The Annual Agent Panel, moderated by Harold Underdown (underdown.org) with Brenda Bowen (The Book Group, TheBookGroup.com), Janna Morishima (JANNA co., Jannaco.co), and Cindy Uh (Creative Artists Agency, www.caa.com) and co-hosted SCBWI
Metro NY and The New School was presented via Zoom, 11/12/20. Notes taken by Barbara Senenman.
What specifically do you represent?
Brenda Bowen: broad range of writers and illustrators from well-known to newcomers and graphic artists. (Tends to not do nonfiction because if even one detail is wrong, it’s a problem.)
Janna Morishima: Specializes in kid’s graphic novels.
Cindy Uh: Represents nonfiction authors and author/illustrator of PB, MG, YA, and GN.
What are you eagerly seeking now?
Brenda: historical fiction MG and YA told from a unique POV. Would like queer historical YA.
Janna: GN writer/illustrators for any age. Own voices in genres like mystery or Sci-Fi. Sees enough memoir. Non-fiction GN
Cindy: Diverse story with backgrounds, cultures, and world we’re in now. MG adventure with protagonist as Asian American.
What do you look for? Is there a good time or bad time to submit?
Brenda: In query: sense of person, voice, without being cheesy or familiar. If artist, how is the portfolio? Novelist should say how she was picked, and present the book and themselves. Just be honest. Rejection means she can’t connect at the moment.
Janna: If she’s interested, she’ll Google you to see your online presence and what your website is like. Make sure your presence is what you want it to be.
Cindy: Always looking. Slows down in summer. Follow guidelines. Query needs to be in the best shape with enough of the story and voice to make her want to read more.
All are very editorial and feel own voices is important. They get the project in the best shape before submission. For a long time publishing only made room for few voices. The point of own voices is to allow writers to tell stories of all kinds, not only about specific cultures or events.
Search for an agent by belonging to communities like SCBWI. Also seek out authors and illustrators, participate in Twitter events, look at acknowledgements in books to see who agented it (more in novels than picture books), and invest in Publishers Marketplace, even for a month.
To determine if you’re a good match for an interested agent, ask what they liked/didn’t like about the work, tell them how you see yourself, what you’re thinking, and where you see yourself and the work, get a sense of what they’re like, look at their list, and speak to clients.
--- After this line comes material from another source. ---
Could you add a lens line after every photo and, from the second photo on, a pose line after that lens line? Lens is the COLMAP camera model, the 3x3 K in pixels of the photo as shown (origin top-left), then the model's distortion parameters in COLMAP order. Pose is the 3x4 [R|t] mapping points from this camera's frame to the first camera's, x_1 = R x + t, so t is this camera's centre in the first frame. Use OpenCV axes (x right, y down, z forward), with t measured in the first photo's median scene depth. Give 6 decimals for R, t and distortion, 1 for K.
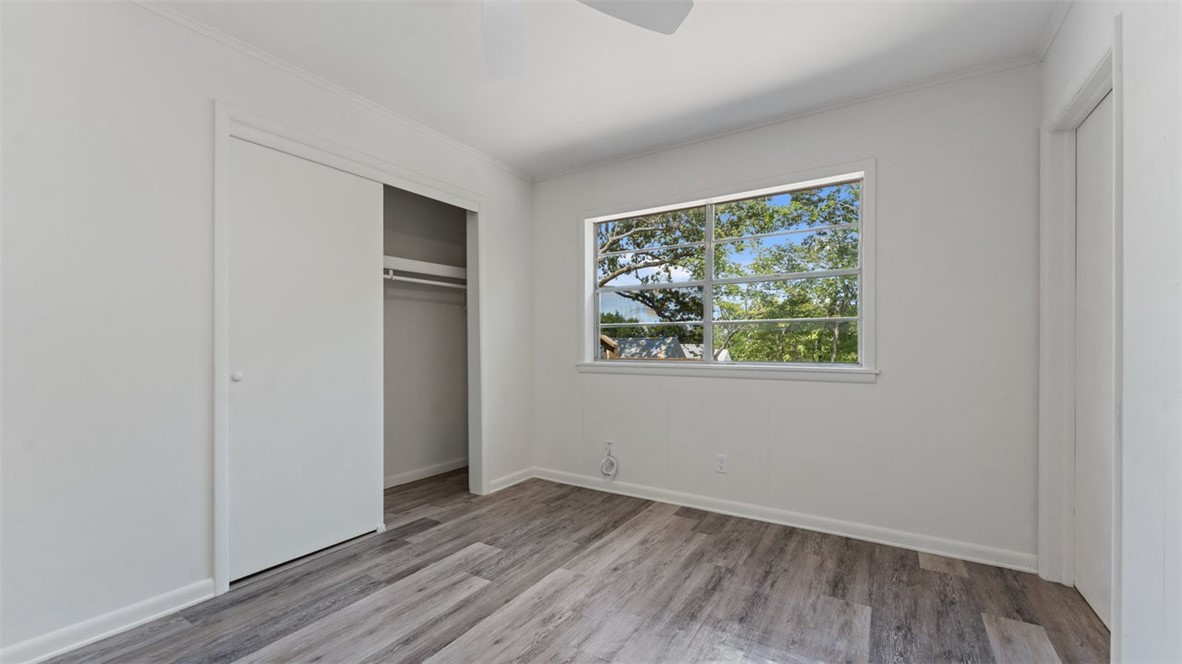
lens RADIAL K [[481.2, 0, 586.8], [0, 481.2, 352.3], [0, 0, 1]] dist [0.000310, 0.000080]
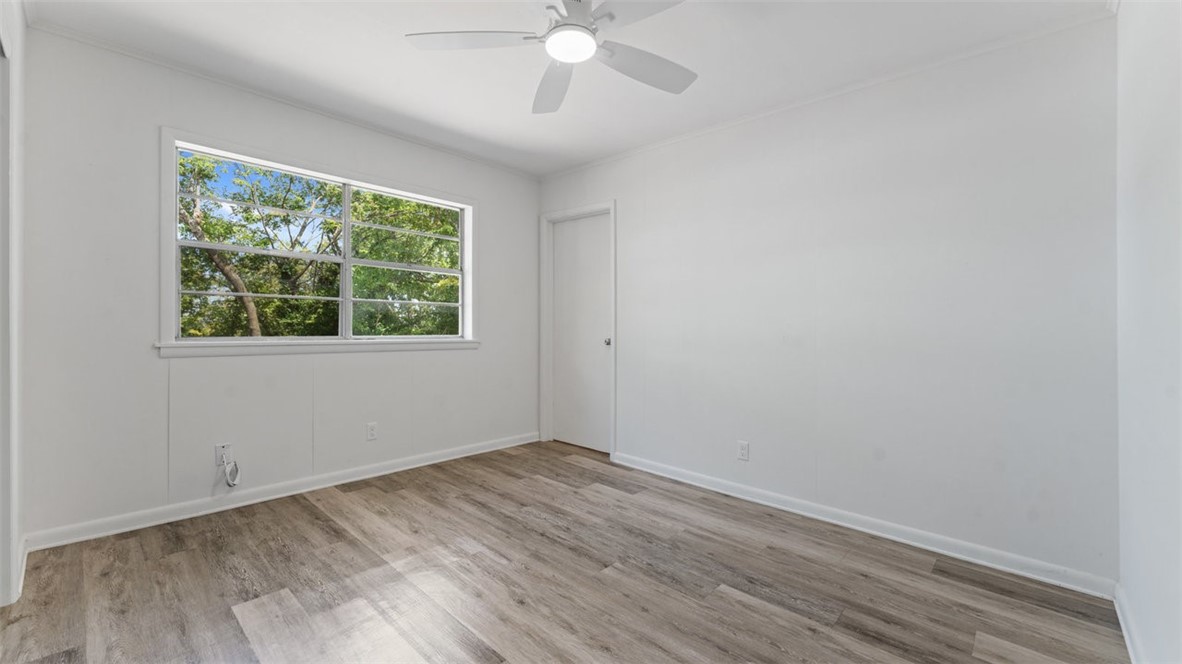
lens RADIAL K [[483.0, 0, 587.6], [0, 483.0, 329.2], [0, 0, 1]] dist [0.000644, 0.000176]
pose [[0.175071, -0.004284, 0.984547, -0.824601], [0.000433, 0.999991, 0.004274, -0.006899], [-0.984556, -0.000322, 0.175071, 0.379805]]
A lot of trust is exchanged. You need rapport.
Client relationships depend on the client and stage of the project. Some need weekly communication/some don’t. Some show each draft/some go off to write and come back later. They adapt to clients’ styles.
Stick to one genre or age category to build a career and following and then branch out. Agents will stretch for you so you can branch out.
Their job is to get to know editors well enough to know where to place stories. You might be asked who your dream editor is or if there was an editor you’d met and want to work with.
The pandemic forced publishing to pivot, but it fared well. People are reading. In kids’ books: uptick in workbooks, back list books, and current kids’ books. The agent’s job is guiding clients through beyond publication (e.g., virtual tours). Books are coming out now, though it’s tough. It’s okay it takes so long to publish. You need to keep going.
It’s too soon to write about the pandemic. People don’t want to read about what they’re going through now. In 10-15 years, we’ll have a lot of pandemic books. You could write a book with the same emotions and ideas without talking about the pandemic specifically.
Trends reflect what’s going on in the world. Readers want more escapism and entertainment now. Don’t write to trends. Listen and take in what’s going on around you. Listen to your voice. And pick up what creative people are doing to maybe spark an idea. Follow your passion.